Damiano Michieletto racconta con felicissima mano questa brutta storia di turismo sessuale, attualissima, senza falsi pudori, senza reticenze né compromessi. Egli ha studiato in modo approfondito i caratteri ed i cantanti tutti sono bravi dal punto di vista attoriale. Stupefacente che la regia non abbia forzature e che la drammaturgia attualizzata abbia una forza comunicativa maggiore dell'originale. Qui nulla è gratuito o inutile, tutto è pensato, meditato alla perfezione con una cura meticolosa in ogni dettaglio, in ogni gesto, in ogni parola del libretto al punto che pare quasi sia stato adattato alla regia, tanto è bravo Michieletto.
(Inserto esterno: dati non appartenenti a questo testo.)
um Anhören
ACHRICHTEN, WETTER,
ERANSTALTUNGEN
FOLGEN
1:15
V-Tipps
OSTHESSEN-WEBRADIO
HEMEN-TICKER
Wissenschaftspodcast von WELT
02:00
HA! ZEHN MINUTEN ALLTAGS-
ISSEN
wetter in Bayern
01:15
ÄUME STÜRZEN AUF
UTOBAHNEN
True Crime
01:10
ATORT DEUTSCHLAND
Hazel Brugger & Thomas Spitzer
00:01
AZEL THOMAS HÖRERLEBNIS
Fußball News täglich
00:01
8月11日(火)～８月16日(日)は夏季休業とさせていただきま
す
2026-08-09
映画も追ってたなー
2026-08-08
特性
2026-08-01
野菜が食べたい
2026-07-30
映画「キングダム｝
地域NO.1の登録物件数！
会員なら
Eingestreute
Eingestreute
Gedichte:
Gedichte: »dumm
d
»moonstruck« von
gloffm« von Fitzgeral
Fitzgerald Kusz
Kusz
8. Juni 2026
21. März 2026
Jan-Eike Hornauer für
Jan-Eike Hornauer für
La parte scenotecnica è perfetta e fondamentale per la riuscita dello spettacolo: le scene di Paolo Fantin, i costumi di Carla Teti, le luci di Marco Filibeck.
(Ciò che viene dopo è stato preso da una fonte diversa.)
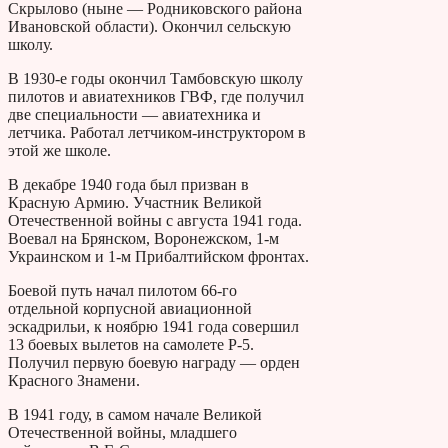
Скрылово (ныне — Родниковского района
Ивановской области). Окончил сельскую
школу.
В 1930-е годы окончил Тамбовскую школу
пилотов и авиатехников ГВФ, где получил
две специальности — авиатехника и
летчика. Работал летчиком-инструктором в
этой же школе.
В декабре 1940 года был призван в
Красную Армию. Участник Великой
Отечественной войны с августа 1941 года.
Воевал на Брянском, Воронежском, 1-м
Украинском и 1-м Прибалтийском фронтах.
Боевой путь начал пилотом 66-го
отдельной корпусной авиационной
эскадрильи, к ноябрю 1941 года совершил
13 боевых вылетов на самолете Р-5.
Получил первую боевую награду — орден
Красного Знамени.
В 1941 году, в самом начале Великой
Отечественной войны, младшего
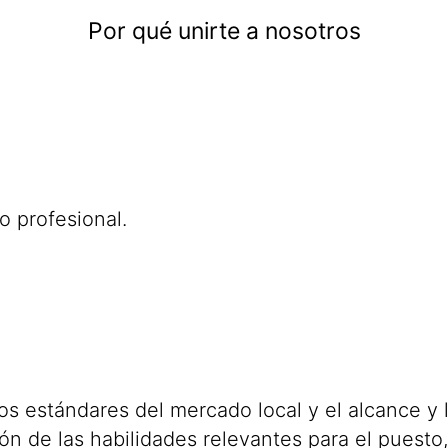
Por qué unirte a nosotros
o profesional.
los estándares del mercado local y el alcance y
n de las habilidades relevantes para el puesto,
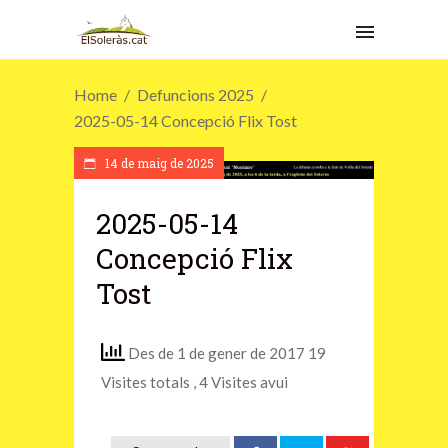
Home
Defuncions 2025
2025-05-14 Concepció Flix Tost
14 de maig de 2025
2025-05-14
Concepció Flix
Tost
Des de 1 de gener de 2017 19
Visites totals
, 4 Visites avui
Pinchas Steinberg dirige in modo rigoroso l'orchestra del Regio con grande rispetto dei tempi e privilegiando, in linea con le scelte registiche, un suono asciutto che non cerca i facili e banali orientalismi ed evita la malinconia per evidenziare le ricchezze non scontate della pagina musicale. E la modernità anche della partitura ne esce vincente.
Hui He è straordinaria per aderenza al personaggio della protagonista ed i tratti somatici cinesi aumentano la suggestione: è la squillo minorenne vista in vetrina o forse comperata dal catalogo di Goro; la voce è estesa e luminosa, capace di rendere al meglio la vasta gamma di emozioni di una Butterfly di dolorosa umanità.
Massimiliano Pisapia è un prepotente e arrogante americano, un Pinkerton dei giorni nostri convinto che coi soldi si compra tutto, si ottiene tutto e che, grazie al potere del denaro, tutto diventi lecito; va da sé che il tenore tralascia le dolcezze del ruolo (che la regia non consente) ma è capace di suggestivi pianissimo che incantano (e ingannano, conseguentemente) le ragazze; molti gli accenti nel duetto del primo atto, affrontato con generosità.
Simone Alberghini è un umanissimo, contrito Sharpless, impacciato, preoccupato per quanto succede, lui che ha un ruolo pubblico istituzionale ed è evidente che si sente in colpa per quanto succede e non riesce ad impedire; il timbro è bello, l'intonazione precisa e il fraseggio molto curato.
Giovanna Lanza è una dimessa Suzuki, presentata non come una macchietta ma quasi con la statura del coro nella tragedia greca, sempre in scena a fare una sorta di controcanto alla protagonista. Gregory Bonfatti è il pappone Goro, un magnaccia insensibile. Riccardo Ferrari è lo zio Bonzo su sedia a rotelle: il gesto di Pinkerton di rovesciarlo a terra sa davvero di disprezzo per ogni debolezza. Paolo Maria Orecchia è uno Yamadori che ha poco di principesco e molto di borghese arricchito. John Paul Huckle è il commissario imperiale dall'accento straniero. Ivana Cravero è la cattiva Kate Pinkerton. Straordinario per capacità attoriale e commovente il piccolo Luca Bosso nel ruolo del figlio.
Con loro, appropriati: Franco Rizzo (zio Yakusidè), Marco Tognozzi (ufficiale del registro), Daniela Valdenassi (madre), Lourdes Martins (zia) e Laura Lanfranchi (cugina).
Puntuale la prestazione del coro, preparato da Claudio Fenoglio
Teatro esaurito per tutte e undici le recite, al punto che la Fondazione ha calendarizzato una ulteriore recita. Pubblico con qualche dubbio nell'intervallo, grande successo alla fine con tutti gli spettatori in piedi per scroscianti ed interminabili applausi.